"There's this idea I've seen presented by mcclure111 of 'grey data', in the model of 'grey water' - that is, water that we can be 100% certain is not healthy for human consumption but is still nonetheless water and can be put to some uses like sewage and irrigation.
"There is stuff that has absolutely useful application to understanding systems and how they train things, or as useful low-end stand-in tools, like AI generative art, but which absolutely are not ethically acceptable for the majority of human-interfacing uses"
-- Talen Lee (Talen_Lee), 2022-08-14
Searching for the phrase on Twitter, I found:
"what animals (including humans) have access to that machines lack is access to many sources of truth - humans can do arithmetic on our fingers, by counting out beans, purely in our heads, etc. AI esp ML etc don't 'know' when one of its axioms is faulty, its truth is too fragile.
"and i think despite the common defense that even when an AI is wrong about something, it's kinda right about some larger idea is largely irrelevant given how often it's being pressed into service where concrete truth is critical, eg if a car is about to run over an old lady."
-- JP (vectorpoem), 2022-04-08
"I've been thinking lately about trying to formally develop the idea of 'gray data', named in the sense of graywater. Data that's ok for limited/frivolous uses, like aesthetics, but 'not fit for human consumption'. Anything that comes out of machine learning ('AI') is gray-data.
"The thing about machine learning is ML only works when there are no consequences for the ML model being wrong. Decisions should never be made based on ML output, and ML output should be quarantined, like graywater, to make sure it isn't fed into a decisionmaking process.

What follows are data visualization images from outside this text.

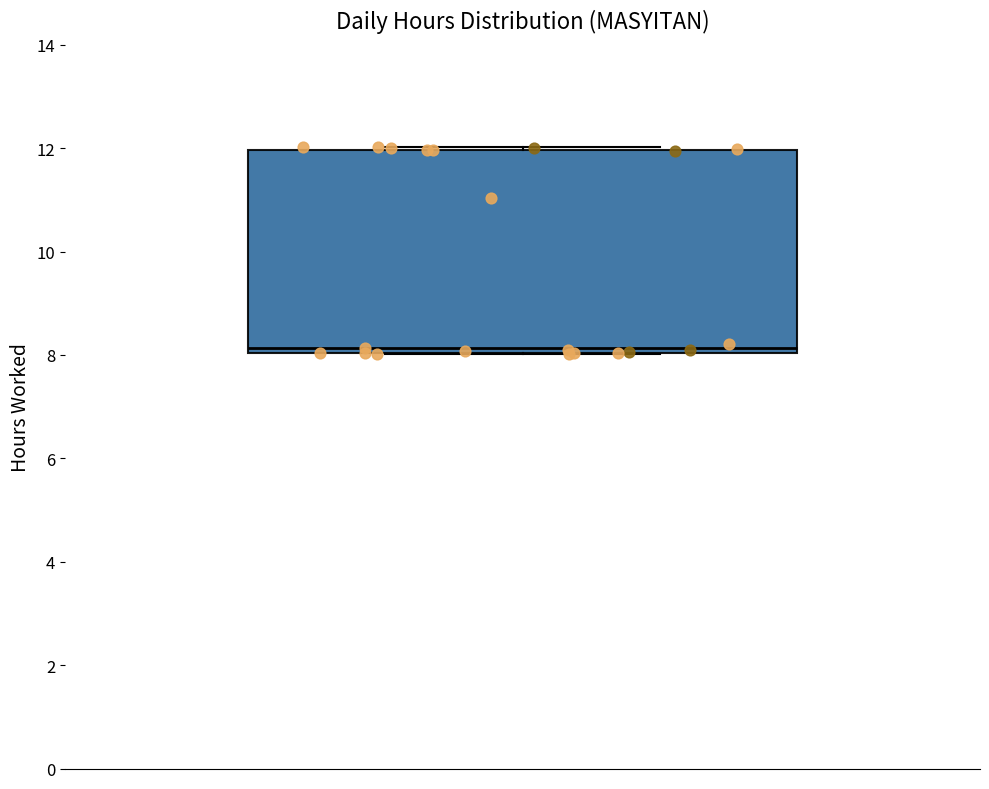

Where is the upper edge of the box on the y-axis? The values are not printed on the chart, so give them approximately, as read against the axis.

12.0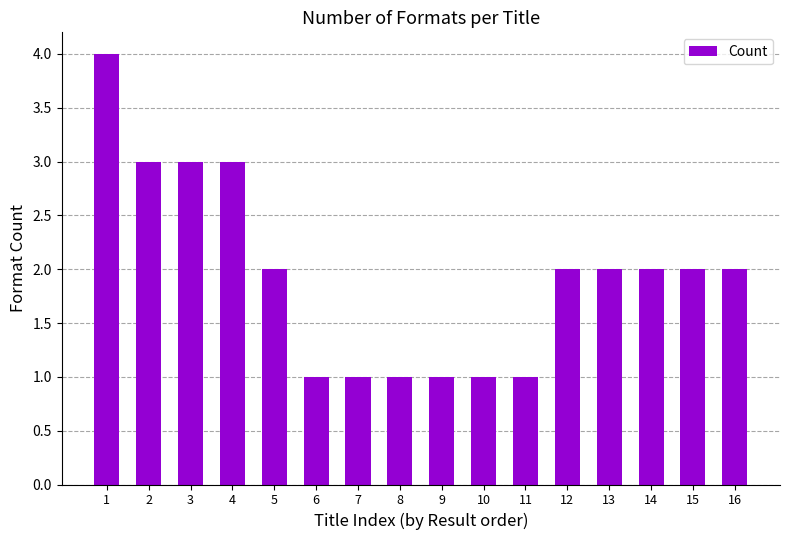

What is the value of the 16th bar from the left?

2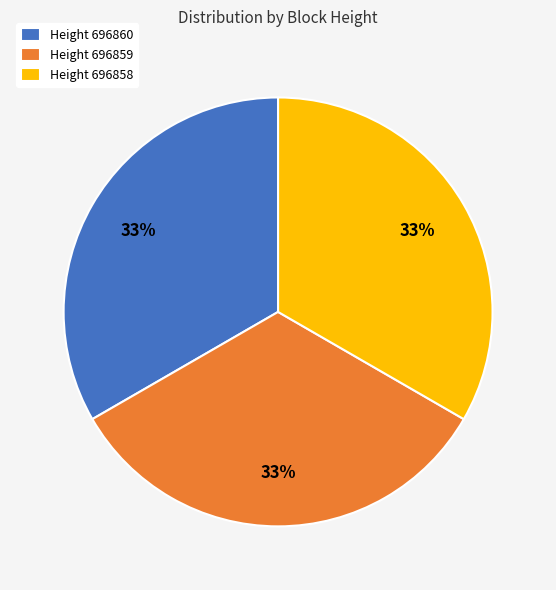

How many slices are in this pie chart?

3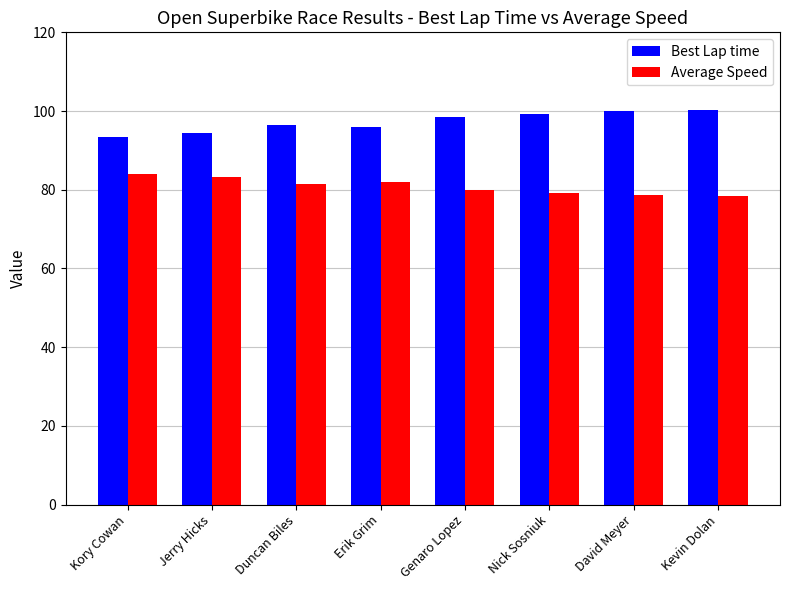

What value does the Best Lap time series have at Kory Cowan?

93.4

"Actually I'm not sure even THIS approach works since even tech applied for pure aesthetics can do harm (imagine an app that makes cute cartoon selfies, but because of a limited training set breaks on people of color). But if you're gonna use ML at all u have to outline its limits"
-- mcc (mcclure111), 2022-04-09
Searching on Google, I found other references to the phrase, using it in at least two different ways, distinct from this but kinda overlapping if you look at them right, at least as far back as 2010:
- vast piles of unstructured data archived by an organization but not structured in any especially useable way -- piles of email, automaticaly generated logs, etc.
- un-peer-reviewed / unverified data that may include spam, disinformation, and garbage -- in contrast to verified and trustworthy "white literature", and mostly hidden internal analytics that are seldom examined directly but are used indirectly ("black data").
Of all these, I like the analogy-to-grey-water version best.